Disastro ambientale nel Casertano. Acque contaminate scaricate nel collettore di Marcianise

Indagati i rappresentanti del Consorzio ASI di Caserta e gli Amministratori della ditta “Il Tari” e della ditta IFIS

Marcianise – I militari della Stazione Carabinieri Forestale di Marcianise hanno dato esecuzione al decreto di sequestro preventivo d’urgenza adottato dalla Procura della Repubblica, avente ad oggetto il collettore del Consorzio ASI di Caserta, sito alla località “Pozzo Bianco” del comune di Marcianise.
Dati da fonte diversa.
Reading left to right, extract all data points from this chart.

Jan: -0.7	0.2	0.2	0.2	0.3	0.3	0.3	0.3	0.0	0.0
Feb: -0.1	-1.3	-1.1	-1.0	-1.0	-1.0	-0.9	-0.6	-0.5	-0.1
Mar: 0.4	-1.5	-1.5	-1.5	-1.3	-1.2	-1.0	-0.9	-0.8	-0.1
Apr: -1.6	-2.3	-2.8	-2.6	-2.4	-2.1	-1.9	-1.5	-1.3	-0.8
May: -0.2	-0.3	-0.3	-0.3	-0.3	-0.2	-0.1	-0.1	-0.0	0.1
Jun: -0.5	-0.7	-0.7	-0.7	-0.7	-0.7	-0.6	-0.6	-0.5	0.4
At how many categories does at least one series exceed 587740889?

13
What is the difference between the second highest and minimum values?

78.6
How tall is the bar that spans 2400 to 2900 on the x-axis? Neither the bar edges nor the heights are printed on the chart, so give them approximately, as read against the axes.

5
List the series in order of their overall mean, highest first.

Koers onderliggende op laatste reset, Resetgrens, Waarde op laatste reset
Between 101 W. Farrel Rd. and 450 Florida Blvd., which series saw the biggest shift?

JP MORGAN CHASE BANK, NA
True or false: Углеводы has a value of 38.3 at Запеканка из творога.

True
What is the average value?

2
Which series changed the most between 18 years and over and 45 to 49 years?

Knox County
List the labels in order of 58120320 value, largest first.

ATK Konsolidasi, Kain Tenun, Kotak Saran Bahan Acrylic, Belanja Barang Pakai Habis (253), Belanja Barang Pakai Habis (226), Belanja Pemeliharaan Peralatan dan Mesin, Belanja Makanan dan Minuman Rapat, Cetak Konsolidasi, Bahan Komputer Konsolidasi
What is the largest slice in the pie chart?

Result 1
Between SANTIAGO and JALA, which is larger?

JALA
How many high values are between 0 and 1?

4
Esso riceve lo scarico di acque reflue industriali della ditta IFIS S.p.A. e della ditta IL TARÌ e ha come ricettore finale il corpo idrico superficiale costituito dal canale Saglianico, a sua volta tributario del canale dei Regi Lagni, senza che ciò sia preceduto da alcun trattamento di depurazione e, peraltro, senza autorizzazione.

Il sequestro d’urgenza è stato convalidato dal GIP presso il Tribunale di Santa Maria Capua Vetere. Si procede, allo stato, nei confronti dei Rappresentanti Legali del Consorzio ASI di Caserta (il presidente Pignetti) nonché degli Amministratori della ditta “Il Tari” e della ditta IFIS, che immettono le acque reflue degli scarti delle loro produzioni senza alcun trattamento.

Le indagini hanno preso spunto dall’effettuazione di controlli sugli scarichi e le immissioni di acque reflue nel canale dei Regi Lagni presenti in comune di Marcianise. Detti accertamenti hanno infatti permesso di individuare detto collettore fognario del Consorzio ASI di Caserta attraverso il quale venivano illecitamente smaltiti, in assenza di autorizzazione e senza alcun trattamento di depurazione, sia i rifiuti liquidi che le acque reflue industriali prodotte dalla ditta IFIS S.p.A. e dalla ditta IL TARI, integrando cosi il reato di scarico di acque reflue non autorizzato nonché di illecito smaltimento di rifiuti liquidi sanzionati rispettivamente dagli artt. 137 co.I e 256 co.2 del d.lgs. 152-2006.

Inoltre, i predetti indagati, cooperando colposamente tra di loro, per negligenza, imprudenza ed imperizia, ed in violazione del principio di precauzione e prevenzione, cagionavano con detta abusiva condotta anche la compromissione ed un deterioramento significativo e misurabile delle acque del canale Saglianico, attraverso il prelievo ed analisi di campioni eseguiti a cura dell’ARPAC di Caserta, che vedevano alterati i valori di Escherichia Coli, di azoto nitroso e di azoto ammoniacale, integrando anche il delitto per colpa di inquinamento ambientale di cui agli artt. 452bis c.p. – 452quinqiiies c.p..

Ai predetti indagati è stato contestato anche l’illecito amministrativo di cui all’art. 25 undec’m del d.Igs. 231-2001 “Responsabilità amministrativa degli Enti”, in relazione all’art. 5 comma 1 D.lgs. 231-2001, in dipendenza dei reati descritti in precedenza, per l’ingiusto profitto conseguito nel non chiedere la prevista autorizzazione integrata ambientale per lo scarico aperto abusivamente, cosi non consentendo i controlli, l’apposizione di precauzioni da parte degli enti preposti al controllo ed un risparmio di spesa per IFIS ed il “IL TARI” per lo smaltimento dei reflui industriali.